Teachers Toss Coca-Cola!

December 1, 2014
By Joe Maniscalco 

Child laborers in South America linked to Coca-Cola.

Child laborers in South America linked to Coca-Cola.

New York, NY – Grabbing a can of Coca-Cola at your next union meeting might be out of the question now that the American Federation of Teachers has decided to dump the soft drink giant citing a plethora of disturbing anti-labor practices dating back decades and stretching around the globe. 

The AFT ’s Coca-Cola ban comes after passage of a resolution introduced at the union’s 2014 National Convention held in November, and now means that that those ubiquitous red and white cans will no longer be available inside AFT offices, venues, events, conferences or conventions. 

In addition to that, the 1.6-member union – part of the AFL-CIO – is also urging its many affiliates across the country, to follow its lead. 

Barbara Bowen, AFT executive board member and president of the Professional Staff Congress/ CUNY, introduced the resolution. 

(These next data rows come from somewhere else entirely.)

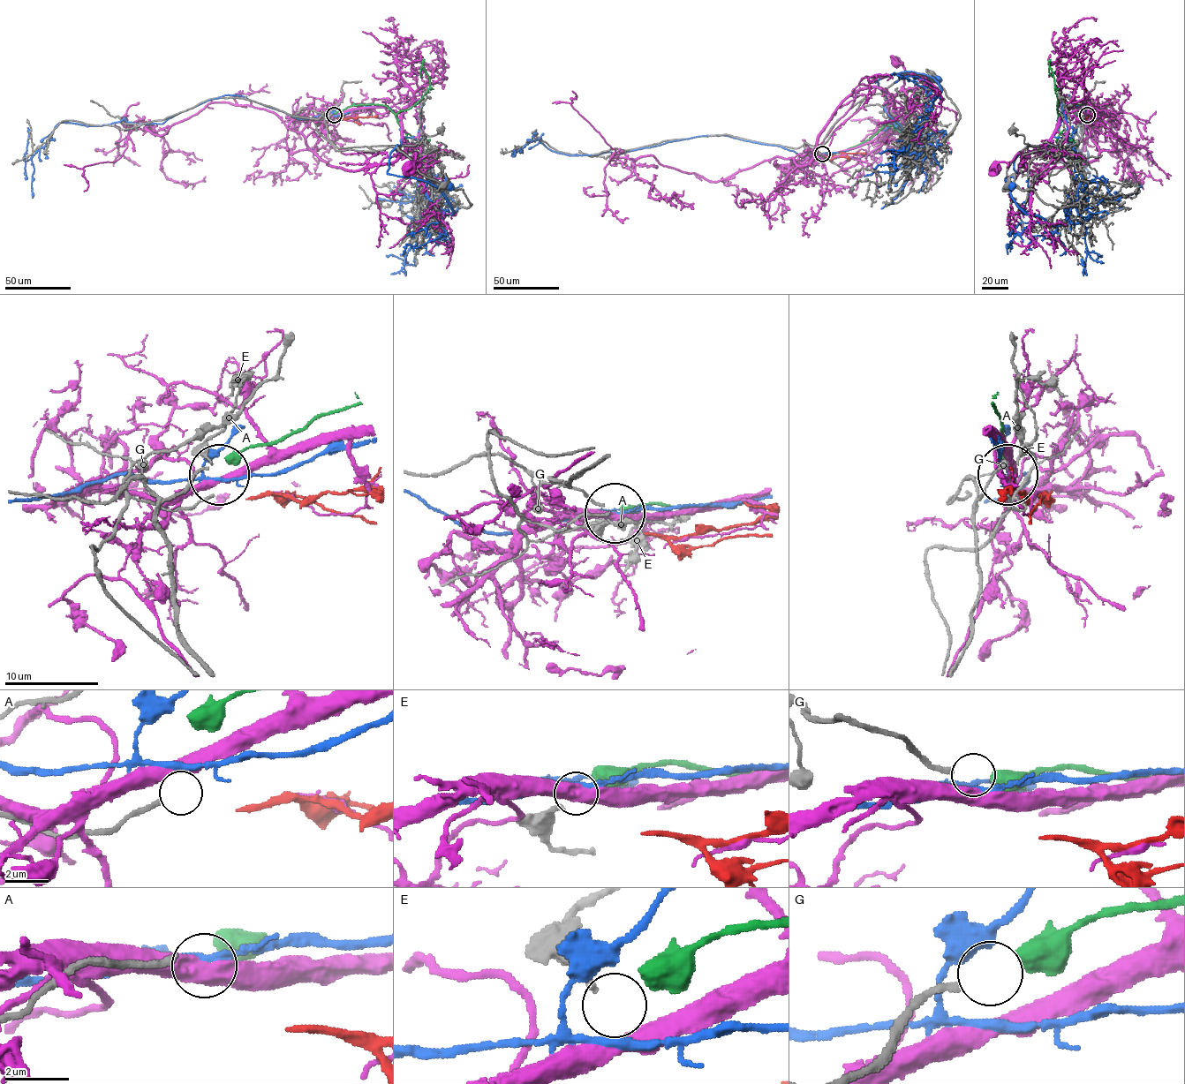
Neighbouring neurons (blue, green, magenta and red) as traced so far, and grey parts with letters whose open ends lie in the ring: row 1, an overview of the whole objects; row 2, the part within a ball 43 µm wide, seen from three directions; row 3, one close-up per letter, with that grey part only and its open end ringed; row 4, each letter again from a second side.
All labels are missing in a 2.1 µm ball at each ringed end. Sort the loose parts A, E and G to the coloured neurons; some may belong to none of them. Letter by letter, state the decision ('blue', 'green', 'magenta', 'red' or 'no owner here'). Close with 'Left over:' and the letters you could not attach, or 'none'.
A: no owner here
E: no owner here
G: green
Left over: A, E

Worker advocates and human rights activists have criticized Coca-Cola for years, alleging a host of ugly labor practices that run directly counter to the company’s well-cultivated public image. 

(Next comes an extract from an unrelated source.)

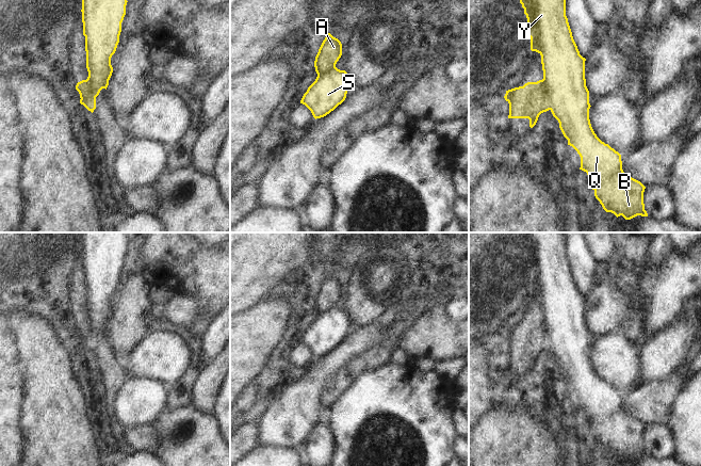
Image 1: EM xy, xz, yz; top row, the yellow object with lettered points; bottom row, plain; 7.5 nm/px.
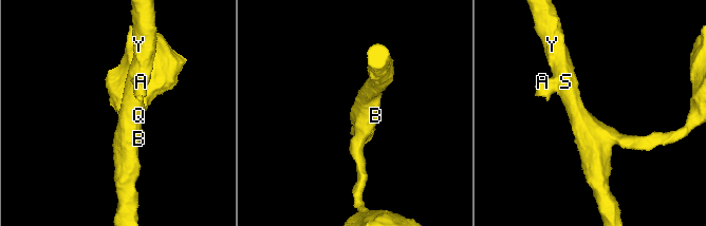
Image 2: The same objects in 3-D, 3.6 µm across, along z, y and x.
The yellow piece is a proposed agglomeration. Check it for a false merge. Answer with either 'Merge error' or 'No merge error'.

Among the most startling allegations, include Coca-Cola’s connection to the murder and kidnapping of South American labor leaders, the exploitation of children, and the outsourcing of jobs to poverty-wage contractors. 

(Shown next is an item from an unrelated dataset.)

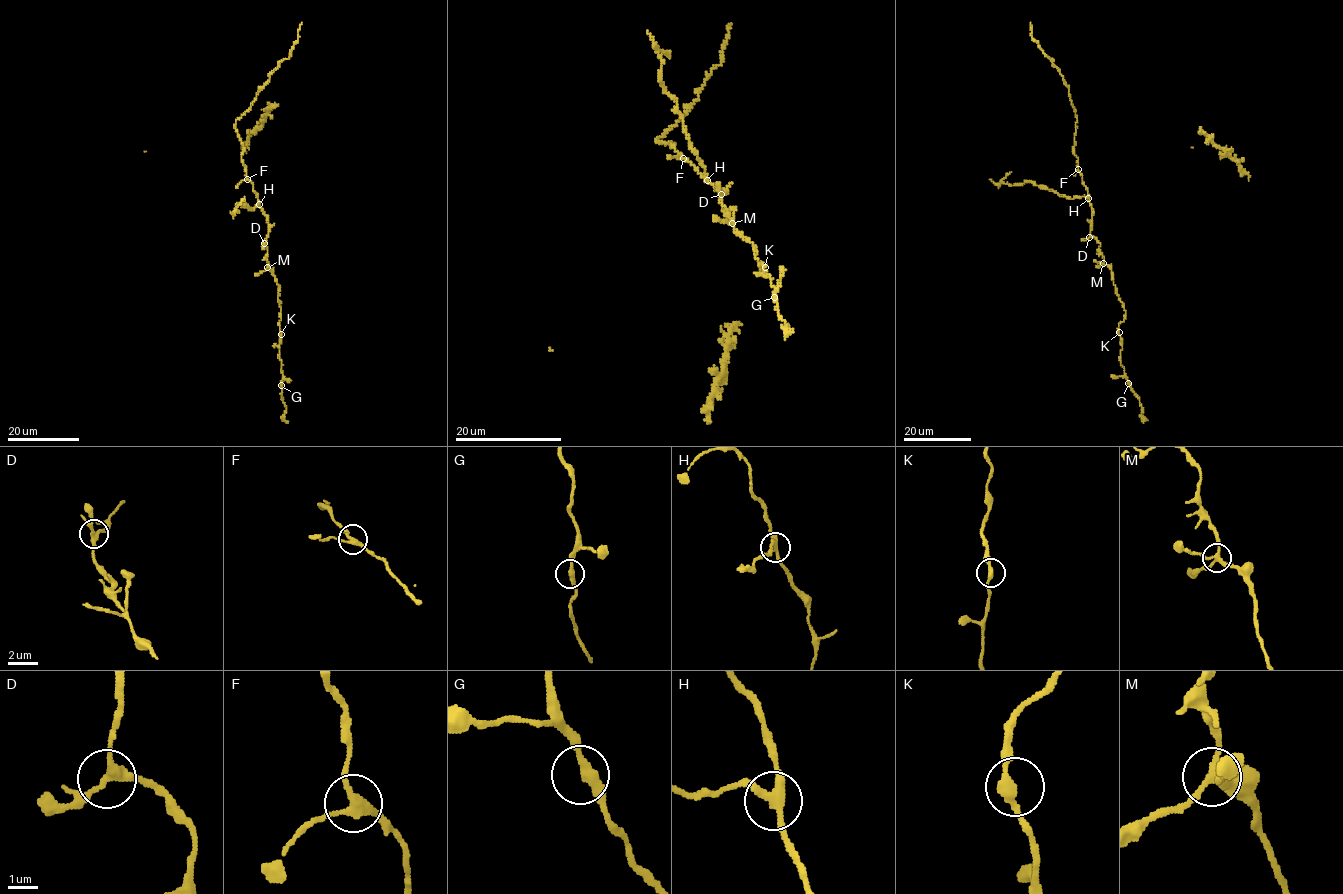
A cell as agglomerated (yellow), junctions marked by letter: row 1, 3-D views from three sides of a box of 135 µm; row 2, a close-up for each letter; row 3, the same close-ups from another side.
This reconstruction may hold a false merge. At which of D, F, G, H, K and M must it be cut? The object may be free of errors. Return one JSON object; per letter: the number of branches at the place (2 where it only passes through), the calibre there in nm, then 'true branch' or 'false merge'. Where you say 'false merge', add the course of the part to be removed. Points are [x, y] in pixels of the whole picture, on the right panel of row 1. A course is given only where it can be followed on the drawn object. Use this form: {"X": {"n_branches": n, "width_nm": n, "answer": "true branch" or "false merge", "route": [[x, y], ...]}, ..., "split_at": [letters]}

Conservatives and other anti-labor elements have been quick to dismiss the AFT’s decision to drop Coca-Cola, but longtime worker activists are hailing the move. 

“AFT’s actions to hold the Coca-Cola Company accountable for what we see as its reprehensible practices worldwide, can only have a positive impact on society and the daily lives of countless endangered children and workers who are now trapped in poverty and despair,” said Ray Rogers, director, Corporate Campaign, Inc. and the Campaign to Stop Killer Coke. 

Contrary to Coca-Cola’s cheerleaders, Rogers says that the AFT’s action is “very significant” and follows the loss of numerous school contacts, and a growing number of other labor unions banning Coca-Cola products.

“I hope and expect that the National Education Association (NEA) and the American Association of University Professors (AAUP) will take similar action to protect the well-being of children and advance human rights everywhere,” Rogers added. 

Coca-Cola’s explosive labor record has been the subject of numerous special reports and documentaries including “The Coke Machine: The Truth Behind the World’s Favorite Soft Drink,” among others.